The pragmatic version for a normal team
You are not going to build a bootstrap-CI test harness this quarter. So the proportionate takeaways:
- Keep high-semantic modules small and separate. The less meaningful off-topic text shares a window
with a decision, the less there is to bleed. Compactness is cheap insurance.
- Treat persona/archetype edits as behavior-affecting changes, not cosmetic ones — because the
evidence says they can be.
- When something does drift after an “unrelated” edit, you now have a name and a first test: pull the
module out, run it alone, compare. That single comparison is the paper’s whole diagnostic, miniaturized.

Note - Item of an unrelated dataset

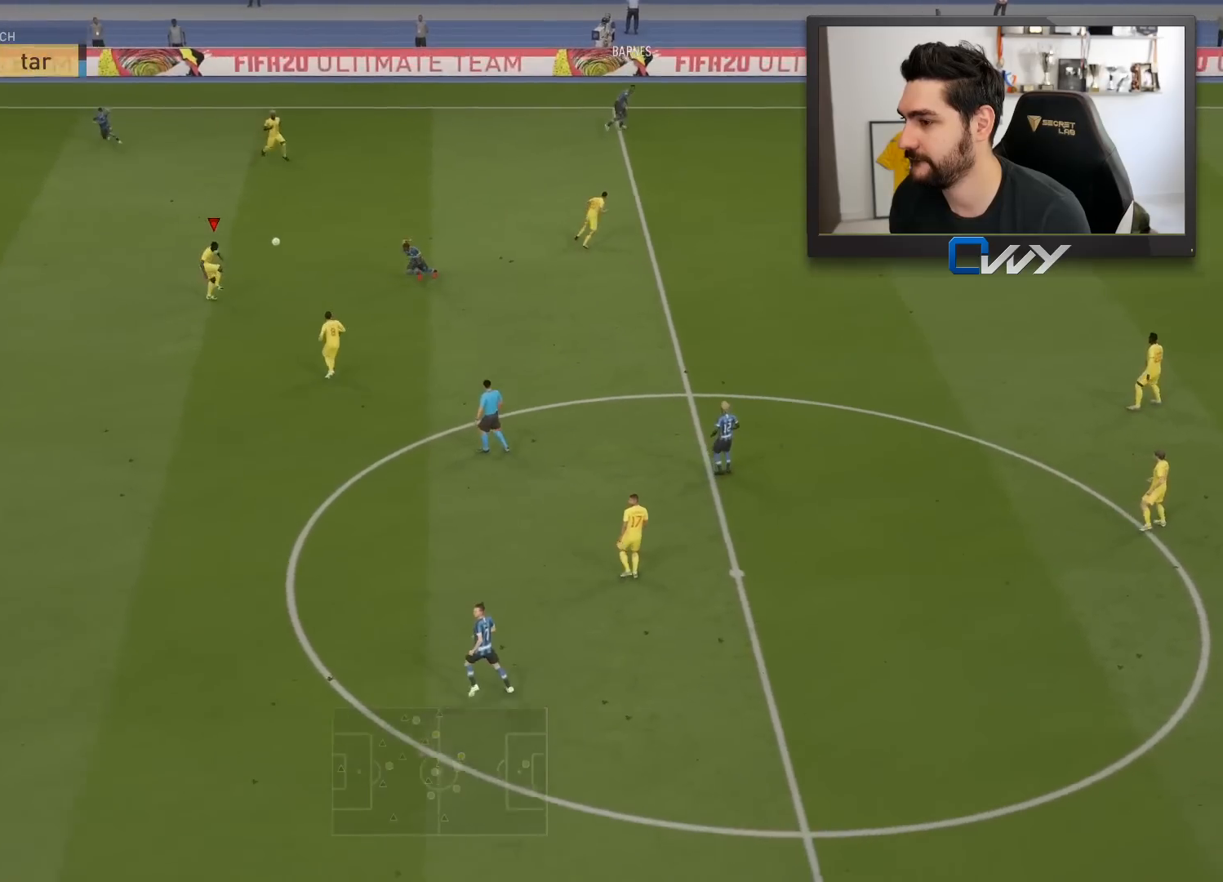
{"buttons": ["L3"], "left_stick": "left", "right_stick": "center", "events": [[333, "L3", "down"]]}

- Re-baseline after a model upgrade. This is the one most teams skip and the one the authors most
expect to matter.
That’s the practitioner’s whole job here: not panic, but a sharper sense of which edits carry behavioral risk, and one concrete check to run when you suspect bleed. The finding is small today. The reason it’s worth knowing is that it’s invisible to the QA you already run — so the only way to see it is to look on purpose.
Source: Ching-Yu Lin & Yifan Liu, “Instruction Bleed: Cross-Module Interference in Prompt-Composed Agentic Systems,” arXiv:2606.26356 (submitted 24 June 2026). The content-channel effect (d = 0.63), the null volume/form channels, and the system survey namingSKILL.md/AGENTS.mdare drawn from that paper; the regression-testing prescriptions paraphrase its proposed framework.